By stationary values we mean to refer to the "shortest path"; The shortest path can only be one.

juhi singh I suppose your "shortest path" means the path that gives a global minimum value of action. While it's true that there is only one global minimum, it's not true that the action has to be minimum. The physically observed path may be one that makes the action a saddle point.

It just means the derivative of the function is 0 at that point

At a minimum of the function, the first derivative is 0 but the second is positive; this is why he says 'first order'. However, the use of infinitesimal quantities messes it all a bit up: if the function is at a mínimum, then any variation in its argument should increase it.

Laureano Luna Thanks

+potugadu I guess if you have any questions - which I would think is almost inevitable! - then a text book will be useful. Lecturers tend to occasionally make mistakes, mess up explanations, get lost and sometimes plain get it wrong and Lenny is no exception!

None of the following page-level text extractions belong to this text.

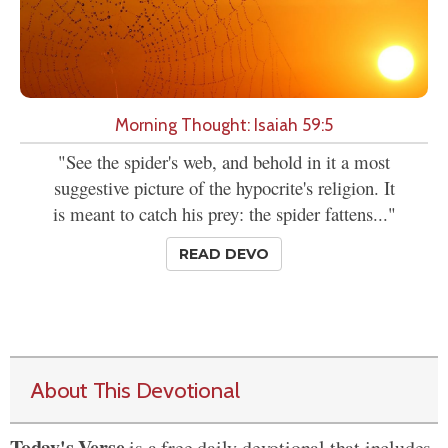
Morning Thought: Isaiah 59:5
"See the spider's web, and behold in it a most
suggestive picture of the hypocrite's religion. It
is meant to catch his prey: the spider fattens..."
READ DEVO
About This Devotional
Today's Verse
is a free daily devotional that includes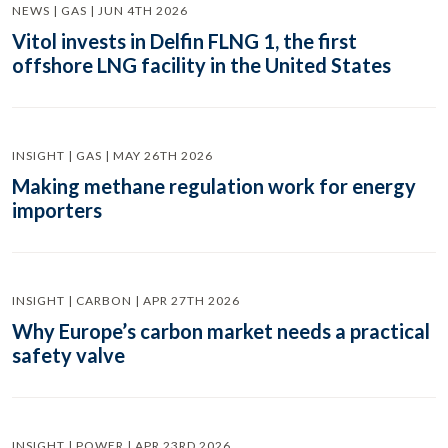
NEWS | GAS | JUN 4TH 2026
Vitol invests in Delfin FLNG 1, the first
offshore LNG facility in the United States
INSIGHT | GAS | MAY 26TH 2026
Making methane regulation work for energy
importers
INSIGHT | CARBON | APR 27TH 2026
Why Europe’s carbon market needs a practical
safety valve
INSIGHT | POWER | APR 23RD 2026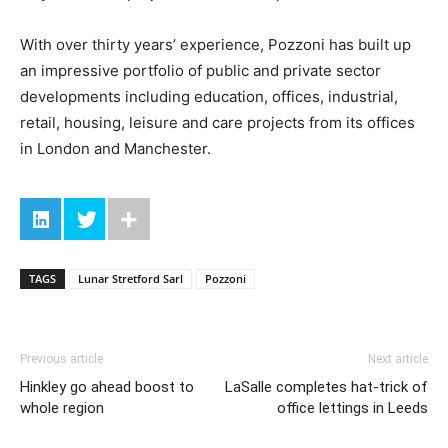
With over thirty years’ experience, Pozzoni has built up
an impressive portfolio of public and private sector
developments including education, offices, industrial,
retail, housing, leisure and care projects from its offices
in London and Manchester.
TAGS
Lunar Stretford Sarl
Pozzoni
Previous article
Next article
Hinkley go ahead boost to
LaSalle completes hat-trick of
whole region
office lettings in Leeds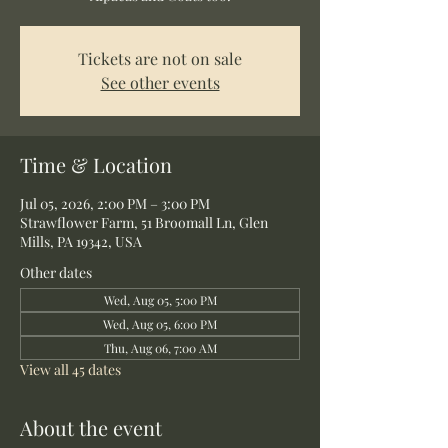
Tickets are not on sale
See other events
Time & Location
Jul 05, 2026, 2:00 PM – 3:00 PM
Strawflower Farm, 51 Broomall Ln, Glen
Mills, PA 19342, USA
Other dates
Wed, Aug 05, 5:00 PM
Wed, Aug 05, 6:00 PM
Thu, Aug 06, 7:00 AM
View all 45 dates
About the event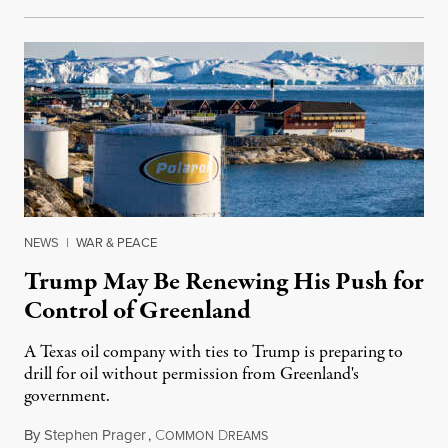
NEWS
|
WAR & PEACE
Trump May Be Renewing His Push for
Control of Greenland
A Texas oil company with ties to Trump is preparing to
drill for oil without permission from Greenland's
government.
By
Stephen Prager
,
C
D
August 8, 2026
OMMON
REAMS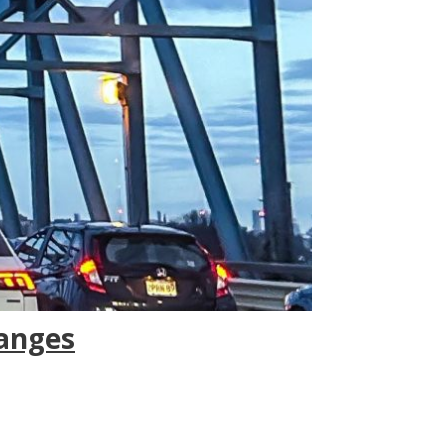
hanges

+potugadu I can recommend Goldstein's Classical Mechanics

the text book associated with these lecture is "theoratical minimume" by prof. susskind him self

What i recommend is, watch these lectures first, absorb the mistakes he make and forget all of them, you are here to learn physics not to argue with correct equations, his equations are explained at least 10 times before changing topic, so it should be very easy to learn physics here, you are here to learn the concepts, books are for the advanced level people where they keep track of everything and almost no explanation of the concept, I dont know... for me, books are too difficult for REMEMBER! CONCEPT IS WHAT MATTERS

I'm using goldstein's classical mechanics, these lectures make that book actually readable.

it isn't undergoing any acceleration wrt the inertial frame, so the XY frame is still an inertial RF

Yes they are positions, but you could vary xi.